To what degree have the large language models which became so widely available at the end of last year complicated the data ethics discussion?

Doug Brown considered some of the impacts of what he described as the democratisation of complex technology.

"In places like New Zealand, Switzerland and in Estonia, citizens have been actually taking more control over their data and getting a value exchange back for that. A second impact is trust in the responses you get from these models. If you can't trust the output of it, then the ability to make better decisions is going to be much more problematic. In businesses, you're probably losing a lot of IP."

Should everyone in an organisation have the power to build their own data models?

"Every technological advance or evolution comes with its moral and ethical issues," said Brown, "but we have to trust people to use it in the right way. In a data driven culture, you trust people as part of how you manage them. I think that's a fundamental building block of how we actually manage this. It's not about the technology. It's about the intent and the use, and the behaviour of the people who are using these tools."

Natalie Cramp emphasised the parallel between decisions of consumers on ethical questions such as the clothes we buy and how often we buy them, and the decisions of employers on data ethics.

"Data ethics will look different in every organisation," she said. "There's a set of principles that are sort of generic that everybody should follow, and then it depends on what it means for you. Charities and local government for example have to be a lot more careful than a tech giant which can absorb the occasional huge fine."

The limits of regulation

Whilst acknowledging that regulation would invariably lag behind the pace of the technology development, the panel was broadly welcoming of the forthcoming EU AI Act, and Dr Chadwick was also positive about aspects of the present UK government approach.

"I like that we've got this Algorithmic Transparency Standard, where you can see what other people are doing and share that knowledge. I like the idea of assurance. I would like to see some firm principles in law but also that pro innovation, quite creative and open approach that the Government is going forward with."

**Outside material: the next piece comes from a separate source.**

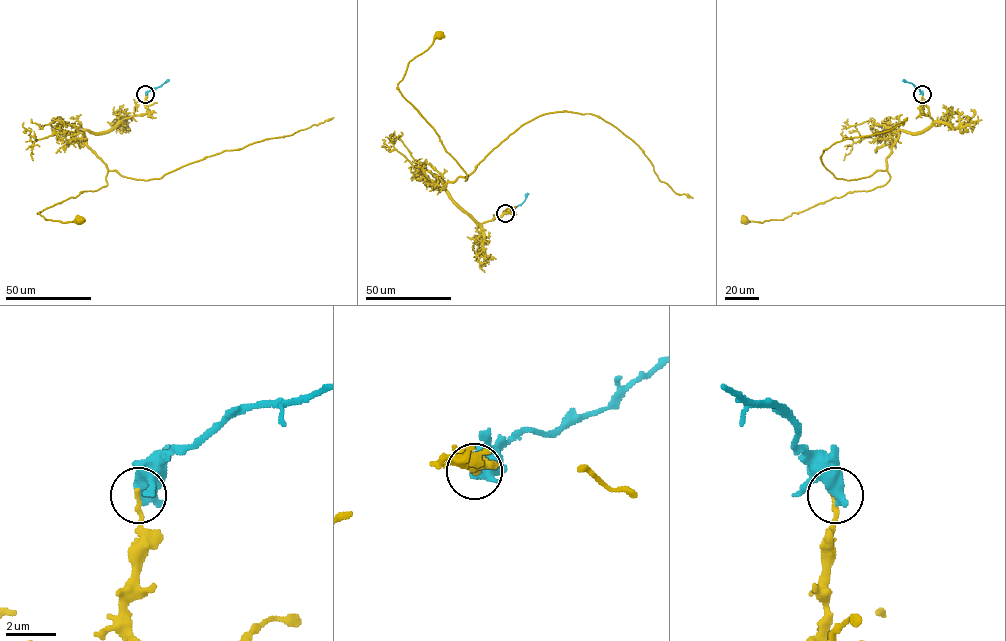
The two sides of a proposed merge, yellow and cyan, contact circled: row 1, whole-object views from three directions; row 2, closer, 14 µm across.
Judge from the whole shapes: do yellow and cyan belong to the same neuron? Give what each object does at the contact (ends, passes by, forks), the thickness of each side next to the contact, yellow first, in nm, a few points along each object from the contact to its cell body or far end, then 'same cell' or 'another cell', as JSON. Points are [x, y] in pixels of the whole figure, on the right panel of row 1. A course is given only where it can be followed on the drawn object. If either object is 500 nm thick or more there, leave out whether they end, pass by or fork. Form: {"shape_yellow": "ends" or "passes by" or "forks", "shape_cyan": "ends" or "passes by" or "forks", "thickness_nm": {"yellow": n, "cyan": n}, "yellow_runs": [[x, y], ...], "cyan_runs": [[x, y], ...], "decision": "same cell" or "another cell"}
{"thickness_nm": {"yellow": 190, "cyan": 550}, "yellow_runs": [[922, 94], [921, 111], [932, 123], [898, 131], [884, 185], [782, 219], [745, 221]], "cyan_runs": [[922, 94], [903, 79]], "decision": "another cell"}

Ultimately, no organisations (or individual) should rely on a legislative, regulatory answer to the data ethics challenges that face us. When it comes to data ethics, each company has to decide where to draw that line, and the regulations that are put in pace need to be flexible enough to adapt as the technology develops. As Natalie Cramp said:

"Whatever you put in regulation it's just a good start. I think the danger is if people think that that's all that they have to do. GDPR wasn't perfect but it's all right and it gives us a baseline. But whilst we need to be compliant with that that shouldn't make us feel like our job is done.

"That's what ‘The Good Data Guide' is. It's not meant to be a tick list to work through. It's to give you questions to ask at each stage and each term of this so that as you move through your journey, and as new technology enters, it's still relevant. I think that's the challenge with some of the regulation. It's hard for it to keep up. If you ask the right questions, it can help you to get to the right culture as opposed to that compliance and regulation."

The subjects covered in 'The Good Data Guide' include data management and security, the lifecycle of data, creating ethical algorithms and automations, algorithmic transparency and building diverse data teams. It was written to reflect that technology development will aways outpace law.